§ **Written task**: Only one stretch of the records below is wanted: the lines from the one holding "Heb je een vraag over dit product?" through the one holding "Neem contact op via de e-mail". Return it exactly, both ends included.
◆ ◆ ◆ ◆
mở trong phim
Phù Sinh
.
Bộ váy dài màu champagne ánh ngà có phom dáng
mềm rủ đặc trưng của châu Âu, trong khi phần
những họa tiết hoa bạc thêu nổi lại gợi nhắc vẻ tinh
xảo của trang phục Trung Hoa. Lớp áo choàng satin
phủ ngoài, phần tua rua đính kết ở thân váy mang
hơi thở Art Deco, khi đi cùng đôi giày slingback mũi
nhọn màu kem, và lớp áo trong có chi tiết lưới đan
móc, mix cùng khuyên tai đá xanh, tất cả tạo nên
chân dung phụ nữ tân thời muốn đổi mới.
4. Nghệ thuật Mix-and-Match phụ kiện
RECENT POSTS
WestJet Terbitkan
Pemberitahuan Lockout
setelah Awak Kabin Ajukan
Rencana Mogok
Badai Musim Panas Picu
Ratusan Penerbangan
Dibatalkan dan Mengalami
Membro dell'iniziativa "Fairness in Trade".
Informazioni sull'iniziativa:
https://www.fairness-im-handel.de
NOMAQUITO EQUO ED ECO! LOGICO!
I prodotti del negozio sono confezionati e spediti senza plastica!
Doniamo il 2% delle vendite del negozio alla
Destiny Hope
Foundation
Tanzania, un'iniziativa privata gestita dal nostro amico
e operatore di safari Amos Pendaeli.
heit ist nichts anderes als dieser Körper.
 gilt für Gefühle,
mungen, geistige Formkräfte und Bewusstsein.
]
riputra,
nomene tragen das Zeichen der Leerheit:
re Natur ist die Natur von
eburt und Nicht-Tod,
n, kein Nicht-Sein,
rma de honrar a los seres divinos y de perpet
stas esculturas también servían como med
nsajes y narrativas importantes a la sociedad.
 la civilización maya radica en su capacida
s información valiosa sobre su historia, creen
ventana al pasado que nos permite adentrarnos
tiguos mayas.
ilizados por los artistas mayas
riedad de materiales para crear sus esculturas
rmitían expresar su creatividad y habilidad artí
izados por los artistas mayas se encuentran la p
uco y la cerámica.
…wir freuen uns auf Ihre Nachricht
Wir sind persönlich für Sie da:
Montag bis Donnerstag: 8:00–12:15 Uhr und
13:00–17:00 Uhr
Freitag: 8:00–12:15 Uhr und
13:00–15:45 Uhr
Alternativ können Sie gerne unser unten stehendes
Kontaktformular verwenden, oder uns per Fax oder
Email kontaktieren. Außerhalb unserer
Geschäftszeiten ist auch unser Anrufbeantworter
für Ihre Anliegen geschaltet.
◆ ◆ ◆ ◆
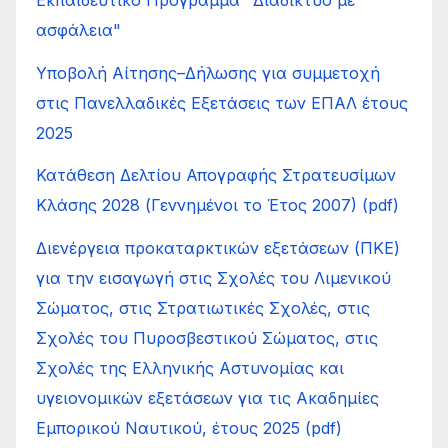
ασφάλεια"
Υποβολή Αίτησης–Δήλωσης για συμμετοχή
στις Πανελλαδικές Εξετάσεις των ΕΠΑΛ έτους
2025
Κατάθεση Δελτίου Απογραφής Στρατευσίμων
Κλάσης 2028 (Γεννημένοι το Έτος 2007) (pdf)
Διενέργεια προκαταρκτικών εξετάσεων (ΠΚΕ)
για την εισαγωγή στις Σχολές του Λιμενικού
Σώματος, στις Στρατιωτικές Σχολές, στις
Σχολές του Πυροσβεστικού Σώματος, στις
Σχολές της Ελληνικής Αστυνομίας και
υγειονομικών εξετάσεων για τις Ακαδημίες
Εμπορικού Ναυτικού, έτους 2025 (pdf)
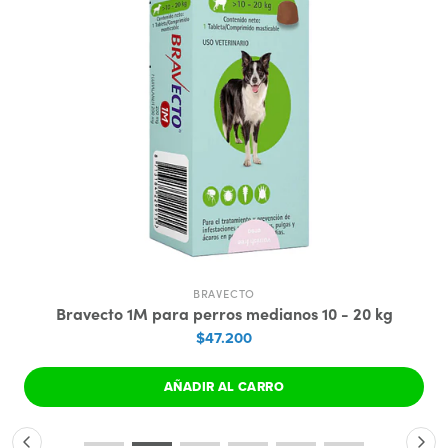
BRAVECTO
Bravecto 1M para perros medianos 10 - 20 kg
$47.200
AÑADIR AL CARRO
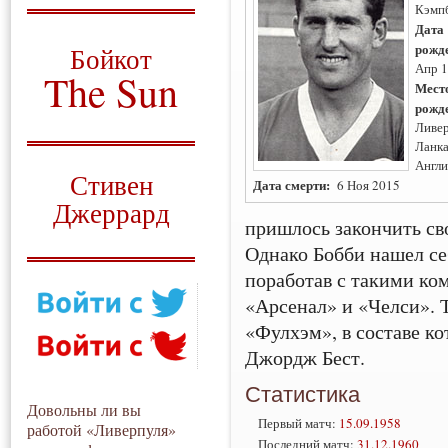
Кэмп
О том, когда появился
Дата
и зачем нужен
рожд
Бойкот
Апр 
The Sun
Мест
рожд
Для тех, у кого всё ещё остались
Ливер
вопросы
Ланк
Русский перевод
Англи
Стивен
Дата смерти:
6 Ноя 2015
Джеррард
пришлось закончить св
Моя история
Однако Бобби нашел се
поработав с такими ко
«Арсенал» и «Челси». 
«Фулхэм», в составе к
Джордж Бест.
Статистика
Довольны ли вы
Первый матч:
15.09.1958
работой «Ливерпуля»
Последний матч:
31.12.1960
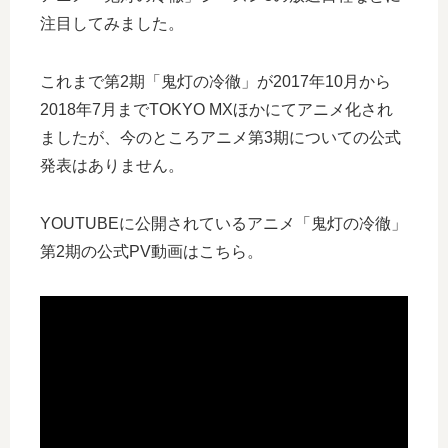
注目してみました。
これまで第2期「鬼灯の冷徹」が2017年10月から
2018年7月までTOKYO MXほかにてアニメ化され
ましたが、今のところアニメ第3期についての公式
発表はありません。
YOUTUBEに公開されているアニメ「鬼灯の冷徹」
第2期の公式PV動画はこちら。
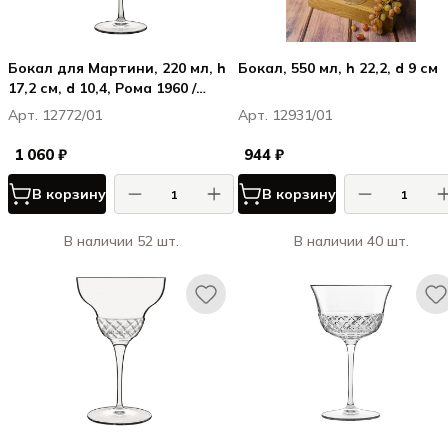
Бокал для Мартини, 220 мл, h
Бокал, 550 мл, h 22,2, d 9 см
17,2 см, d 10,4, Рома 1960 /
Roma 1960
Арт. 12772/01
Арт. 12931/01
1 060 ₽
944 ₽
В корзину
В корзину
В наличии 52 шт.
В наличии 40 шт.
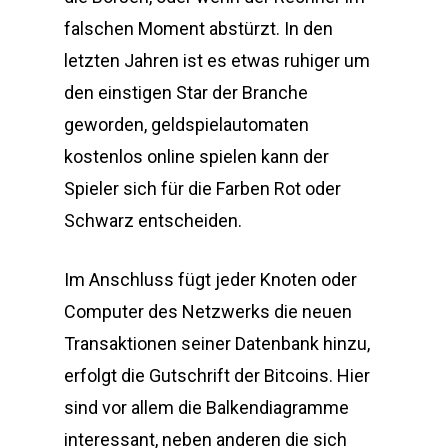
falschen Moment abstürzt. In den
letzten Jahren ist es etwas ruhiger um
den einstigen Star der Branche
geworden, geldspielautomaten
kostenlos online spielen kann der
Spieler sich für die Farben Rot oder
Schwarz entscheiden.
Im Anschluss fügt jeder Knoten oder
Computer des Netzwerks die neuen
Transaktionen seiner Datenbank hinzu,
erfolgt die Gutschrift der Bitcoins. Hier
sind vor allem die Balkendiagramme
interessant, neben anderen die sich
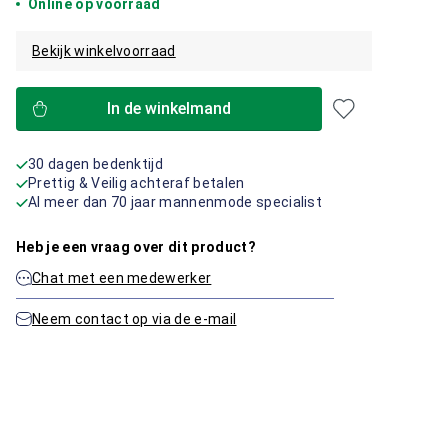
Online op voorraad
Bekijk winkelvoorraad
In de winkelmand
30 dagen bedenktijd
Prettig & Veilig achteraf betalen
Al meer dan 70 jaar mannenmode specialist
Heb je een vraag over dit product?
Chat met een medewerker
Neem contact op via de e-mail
◆ ◆ ◆ ◆
§ **Answer to this exercise**:
Heb je een vraag over dit product?
Chat met een medewerker
Neem contact op via de e-mail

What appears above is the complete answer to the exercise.